O promotor de Justiça Fernando Bolque propôs que Fernando Sastre de Andrade Filho, motorista envolvido no acidente com um Porsche que resultou na morte do trabalhador por aplicativo Ornaldo da Silva Viana, na Zona Leste de São Paulo, seja obrigado a pagar uma pensão provisória de três salários mínimos aos familiares da vítima. Além disso, o magistrado sugere o pagamento de R$ 5 milhões a título de danos morais aos parentes do falecido, juntamente com prestações alimentares à companheira do homem e à sua filha menor de 18 anos.
A Quinta Turma do Superior
Tribunal de Justiça (STJ) decidiu nesta terça-feira, de forma unânime, manter a
prisão preventiva de Sastre. Ele é réu por homicídio doloso qualificado e lesão
corporal gravíssima e está detido desde segunda-feira, quando se entregou à
polícia paulista.
A ministra Daniela Teixeira,
relatora do recurso, considerou que ao longo da investigação sobre o acidente
ocorrido na madrugada de 31 de março, Fernando Sastre demonstrou menosprezo
pela Justiça e intenção de dificultar e prejudicar a apuração dos fatos.
A relatora destacou que o
empresário não realizou o exame de bafômetro após a colisão, nem compareceu ao
hospital para os exames necessários após o acidente. Também apontou a possível
influência do empresário nos depoimentos de testemunhas, observando que as
versões apresentadas pela mãe e pela namorada de Fernando são muito semelhantes
e parecem combinadas, embora as câmeras corporais dos policiais que atenderam à
ocorrência tenham mostrado que a jovem não esteve no local do acidente.
A ministra ressaltou: “(Fernando)
Reiteradamente demonstrou que não colabora com a investigação criminal. (…)

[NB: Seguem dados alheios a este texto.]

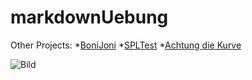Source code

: # markdownUebung

Other Projects:
*[BoniJoni](https://www.youtube.com/channel/UCsoRpl5V35s3jVGf_b7M5Dw)
*[SPLTest](https://github.com/BonithanBiffutseder/TestSPL)
*[Achtung die Kurve](http://www.achtung-die-kurve.com)

![Bild](https://encrypted-tbn0.gstatic.com/images?q=tbn:ANd9GcTqlljJHbJkiAJXHipohGkASMhWjnAWwW4nh2i-wNC0HXa4ZQpF)
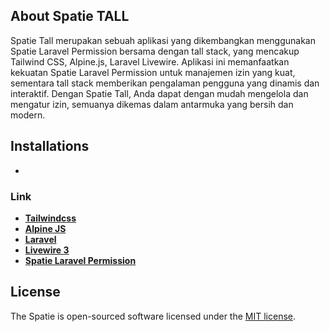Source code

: ## About Spatie TALL

Spatie Tall merupakan sebuah aplikasi yang dikembangkan menggunakan Spatie Laravel Permission bersama dengan tall stack, yang mencakup Tailwind CSS, Alpine.js, Laravel Livewire. Aplikasi ini memanfaatkan kekuatan Spatie Laravel Permission untuk manajemen izin yang kuat, sementara tall stack memberikan pengalaman pengguna yang dinamis dan interaktif. Dengan Spatie Tall, Anda dapat dengan mudah mengelola dan mengatur izin, semuanya dikemas dalam antarmuka yang bersih dan modern.

## Installations

-

### Link

-   **[Tailwindcss](https://tailwindcss.com/)**
-   **[Alpine JS](https://alpinejs.dev/)**
-   **[Laravel](https://laravel.com/)**
-   **[Livewire 3](https://livewire.laravel.com/)**
-   **[Spatie Laravel Permission](https://github.com/spatie/laravel-permission)**

## License

The Spatie is open-sourced software licensed under the [MIT license](https://opensource.org/licenses/MIT).
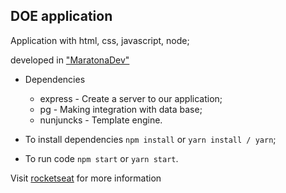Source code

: ## DOE application

Application with html, css, javascript, node;

developed in ["MaratonaDev"](https://rocketseat.com.br/maratonadev/inscricao/3.0) 

- Dependencies 
    - express - Create a server to our application;
    - pg - Making integration with data base;
    - nunjuncks - Template engine.

- To install dependencies `npm install` or `yarn install / yarn`;
- To run code `npm start` or `yarn start`.

Visit [rocketseat](https://rocketseat.com.br/) for more information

Desde o princípio, sua conduta não se restringiu ao silêncio, mas foi uma
postura ativa de embargo à coleta de informação.”
A decisão da relatora foi
acompanhada pelo presidente da Quinta Turma, Messod Azulay Neto, e pelo
ministro Joel Ilan Paciornik.
O advogado que representou o
empresário no recurso, Elizeu Neto, argumentou que Fernando Sastre não
descumpriu as medidas cautelares impostas pela Justiça e que ele só não se
entregou anteriormente por medo de linchamentos e hostilidades, devido à grande
cobertura midiática do caso.
Para contextualizar o caso, na
madrugada de 31 de março, Sastre Filho dirigia em alta velocidade um Porsche
pela Avenida Salim Farah Maluf, no Tatuapé, quando colidiu contra um carro,
causando a morte do motorista de aplicativo Ornaldo da Silva Viana, 55 anos. O
laudo pericial posterior indicou que o carro do empresário atingiu 156 km/h momentos
antes da colisão.
Os policiais militares que
atenderam à ocorrência liberaram o empresário sem exigir que ele fizesse o
teste do bafômetro. Um inquérito policial militar (IPM) está investigando a
conduta dos agentes. A Polícia Civil solicitou a prisão de Sastre Filho por
duas vezes, e o Ministério Público reiterou o pedido ao oferecer a denúncia em
29 de abril. No entanto, a Justiça negou os três pedidos, reconsiderando a
situação apenas na última sexta-feira.
A prisão foi decretada em 3 de
maio, quando o MP-SP recorreu ao Tribunal de Justiça, segunda instância do
Judiciário paulista. Desde então, a Polícia Civil estava em busca do empresário
para cumprir a ordem de prisão, mas ele não se apresentou à Justiça nem foi encontrado
em seus endereços, sendo considerado foragido.